Saturday, 13 February 2010

Heart of Glass

Aaaah.... Valentine's Day is nearly upon us! True Love Always? Shattered Dreams? Broken Hearts? What better day to do a wee post about the second most multi-formatted Associates record of all time. Back in 1988 I astonished myself by purchasing five versions of "Heart Of Glass" when it came out. Normally a bit of a tightwad, I simply couldn't resist splurging out time and again for the various versions of what was the first Associates record in nearly three years. Perhaps I thought that my Uber purchasing would catapult the single to the top of the charts? Nope. Truth be told, I wasn't very keen on the track. I'd heard it performed live a few years before and had a version they did for a Radio One session (which is still the version I prefer to this day). I mean there was nothing wrong with the track... it just seemed a bit... well... pedestrian. However, the slew of different formats meant a treasure trove of remixes, otherwise unavailable B-sides, demos and alternate versions of other songs.

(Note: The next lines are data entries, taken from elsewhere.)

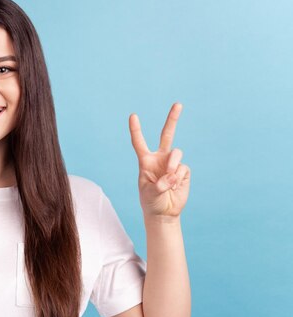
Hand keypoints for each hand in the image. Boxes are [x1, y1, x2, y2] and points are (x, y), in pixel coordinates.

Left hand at [129, 103, 190, 218]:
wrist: (164, 213)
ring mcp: (172, 164)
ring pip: (176, 154)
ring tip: (169, 180)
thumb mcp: (149, 194)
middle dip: (173, 119)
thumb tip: (172, 175)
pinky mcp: (183, 171)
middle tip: (178, 104)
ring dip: (172, 166)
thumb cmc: (151, 201)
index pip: (139, 143)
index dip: (136, 129)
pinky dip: (178, 179)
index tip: (133, 115)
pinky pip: (183, 168)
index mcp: (145, 161)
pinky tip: (175, 187)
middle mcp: (160, 159)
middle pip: (167, 135)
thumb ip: (160, 184)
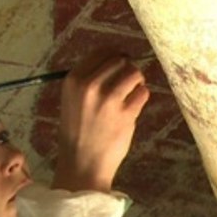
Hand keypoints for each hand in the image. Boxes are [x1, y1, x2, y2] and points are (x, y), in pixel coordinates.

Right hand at [52, 51, 149, 192]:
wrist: (82, 163)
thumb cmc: (78, 132)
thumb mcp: (73, 100)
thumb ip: (89, 80)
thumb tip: (116, 60)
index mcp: (74, 80)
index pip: (101, 52)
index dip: (116, 56)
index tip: (121, 64)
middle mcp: (90, 86)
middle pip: (120, 61)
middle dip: (127, 69)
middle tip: (128, 83)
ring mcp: (109, 99)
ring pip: (134, 73)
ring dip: (137, 82)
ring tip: (131, 94)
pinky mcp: (125, 113)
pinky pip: (143, 93)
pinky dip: (141, 97)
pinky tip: (133, 108)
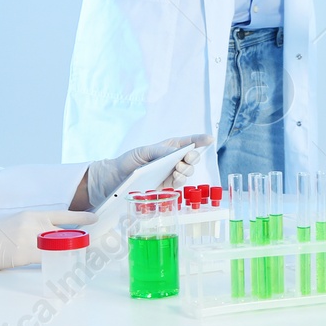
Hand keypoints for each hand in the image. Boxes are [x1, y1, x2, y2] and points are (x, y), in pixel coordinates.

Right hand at [0, 210, 96, 270]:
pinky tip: (63, 267)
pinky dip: (55, 263)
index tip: (95, 219)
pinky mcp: (23, 254)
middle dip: (79, 239)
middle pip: (64, 232)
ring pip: (57, 246)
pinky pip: (45, 259)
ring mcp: (29, 238)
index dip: (81, 218)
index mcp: (33, 214)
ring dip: (70, 252)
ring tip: (81, 257)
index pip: (63, 214)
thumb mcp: (18, 222)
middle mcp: (33, 223)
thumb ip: (36, 226)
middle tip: (92, 245)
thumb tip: (54, 236)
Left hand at [85, 134, 212, 209]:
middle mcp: (172, 160)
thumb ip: (160, 151)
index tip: (210, 139)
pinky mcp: (166, 186)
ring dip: (186, 171)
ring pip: (188, 171)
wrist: (115, 180)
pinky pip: (179, 184)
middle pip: (192, 158)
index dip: (201, 139)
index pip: (188, 141)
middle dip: (193, 158)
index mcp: (168, 147)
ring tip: (177, 171)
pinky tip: (175, 180)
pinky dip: (180, 181)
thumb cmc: (128, 161)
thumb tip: (174, 153)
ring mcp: (170, 173)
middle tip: (185, 160)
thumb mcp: (142, 152)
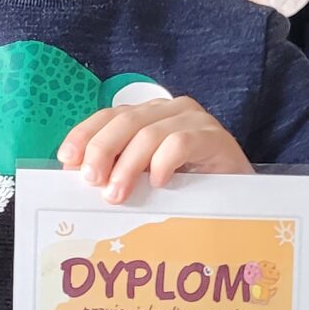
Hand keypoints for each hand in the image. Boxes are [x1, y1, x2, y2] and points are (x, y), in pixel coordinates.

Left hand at [58, 98, 253, 200]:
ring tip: (117, 194)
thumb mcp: (146, 179)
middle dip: (102, 150)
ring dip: (128, 165)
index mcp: (148, 116)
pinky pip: (181, 143)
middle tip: (91, 181)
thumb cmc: (189, 190)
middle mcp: (169, 110)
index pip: (110, 116)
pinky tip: (159, 184)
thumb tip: (80, 180)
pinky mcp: (215, 137)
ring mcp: (194, 120)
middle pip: (126, 121)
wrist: (241, 199)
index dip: (86, 134)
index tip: (67, 159)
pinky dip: (164, 163)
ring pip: (150, 133)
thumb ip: (119, 171)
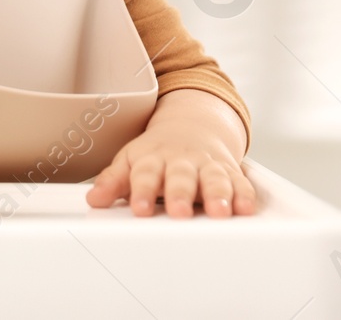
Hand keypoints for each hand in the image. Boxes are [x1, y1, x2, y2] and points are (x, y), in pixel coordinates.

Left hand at [85, 89, 256, 217]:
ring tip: (219, 212)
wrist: (191, 128)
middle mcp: (181, 161)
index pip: (145, 174)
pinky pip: (240, 182)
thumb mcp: (130, 161)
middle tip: (179, 212)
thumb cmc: (156, 152)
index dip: (143, 192)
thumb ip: (113, 181)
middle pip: (181, 176)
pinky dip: (245, 195)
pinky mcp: (230, 172)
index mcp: (153, 158)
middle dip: (180, 194)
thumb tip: (94, 200)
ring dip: (218, 195)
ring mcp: (207, 166)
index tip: (140, 209)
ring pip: (214, 178)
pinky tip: (246, 208)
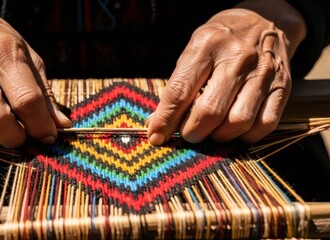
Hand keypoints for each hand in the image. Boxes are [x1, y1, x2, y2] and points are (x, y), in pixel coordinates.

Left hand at [147, 0, 305, 144]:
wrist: (264, 19)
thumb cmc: (220, 42)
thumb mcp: (193, 52)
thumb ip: (176, 87)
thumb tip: (157, 126)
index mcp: (207, 45)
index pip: (180, 91)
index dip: (166, 119)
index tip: (156, 136)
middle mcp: (238, 57)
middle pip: (210, 111)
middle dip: (192, 132)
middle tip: (188, 133)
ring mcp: (264, 72)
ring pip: (238, 122)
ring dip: (219, 136)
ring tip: (211, 131)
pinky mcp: (283, 86)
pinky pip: (265, 124)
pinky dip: (246, 136)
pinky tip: (236, 130)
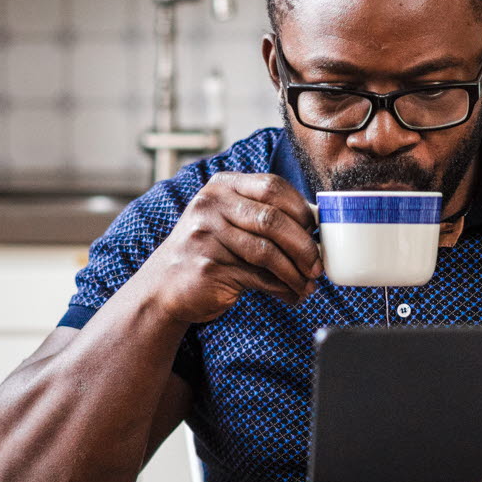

The seven inch had the regular single edit of "Heart of Glass" and a very dark piece of work on the B-side called "Her Only Wish" which never made it onto the Perhaps/ Glamour Chase re-issue set. A pity because it is a rather bitter, snarling bite of a wee song produced by Billy MacKenzie.

The 3" CD Single had a clutch of goodies. The regular single edit of "Heart Of Glass", "Her Only Wish", the original demo of "Breakfast" (produced by Martin Rushent) and a new version of "Those First Impressions" with a Linndrum intro and some quite sparkling production from Martyn Ware. Associates on CD for the first time too!

Three 12" versions of "Heart Of Glass" appear in my collection.

The Auchterhouse Mix (5.11) 12" (remixed by Robert Gordon from Sheffield's Fon Force) also had an "Auchterhouse Instrumental" version (4.46) of "Heart Of Glass" plus "Her Only Wish".

The Temperament Mix 12" was extended (6.46), remixed by Francois Kevorkian and Goh Hotoda, had lots of extra drummy bits and a weirded out ending (the track stops abruptly with a crash of breaking glass). Kevorkian had previously remixed tracks such as PSB's "Rent", U2's "Two Hearts Beat As One", The Smiths "This Charming Man" and Yazoo's "Situation" and was resident deejay at the likes of Studio 54 in NYC. He remains to this day a house and electronic music legend. This 12" version had its sleeve remixed into a 3D sleeve and came with a pair of Associates 3D glasses to look at it through while you listened to the record. On the B-side lurked "Her Only Wish" and another track "Heaven's Blue" - a fragile minute long piano piece which did make it onto the Perhaps/Glamour Chase reissue (so you wont find it in my batch of goodies here).
I also got my hands on a white label promo of The Auchterhouse Mix 12". It doesn't say what the song is on the label. My copy is mis-labelled with the actual tracks being the opposite of what the labels say.

I've also tossed in the "Heart Of Glass" (Dub Mix) which appeared on the "Country Boy" promo only 12" and CDEP.

All the best

Sid Law

Wednesday, 3 February 2010

bloggers and writers

Steve Aungle has been writing a Billy Mackenzie blog for a few weeks now. Very interesting, well-written and entertaining. Well what else would you expect from the musician behind the exquisite "Eurocentric" CD release? His blog is here.

Another writer, fellow Dundonian, wordsmith, poet and visionary W N Herbert has his own unique vision of Billy at his all encompassing site here.
"Billy MacKenzie
Dundonian angel, therefore intensely eccentric and depressive. Whippet boy possessed of the most gorgeous voice of the Leighties. Flinger of nude spoons deep into the silvery Tay. Nearly forgotten fallen icon: Billy was everything that grotesque Laughtonesque Herbert wanted to be but could never even dream of becoming. He was certainly everything that Herbert thought iconic: localised yet international, transgenderic (and therefore worthy of a neologism), Catholic, large-familied, stand-up-and-entertain-us-with-a-songabilly. His early work had a deranged synthetic loveliness; his later material failed commercially; his last, posthumous releases redeemed utterly."
WN Herbert has (in my own ever so 'umble opinion) a superb piece of poetry on his site here called "A Lament For Billy MacKenzie".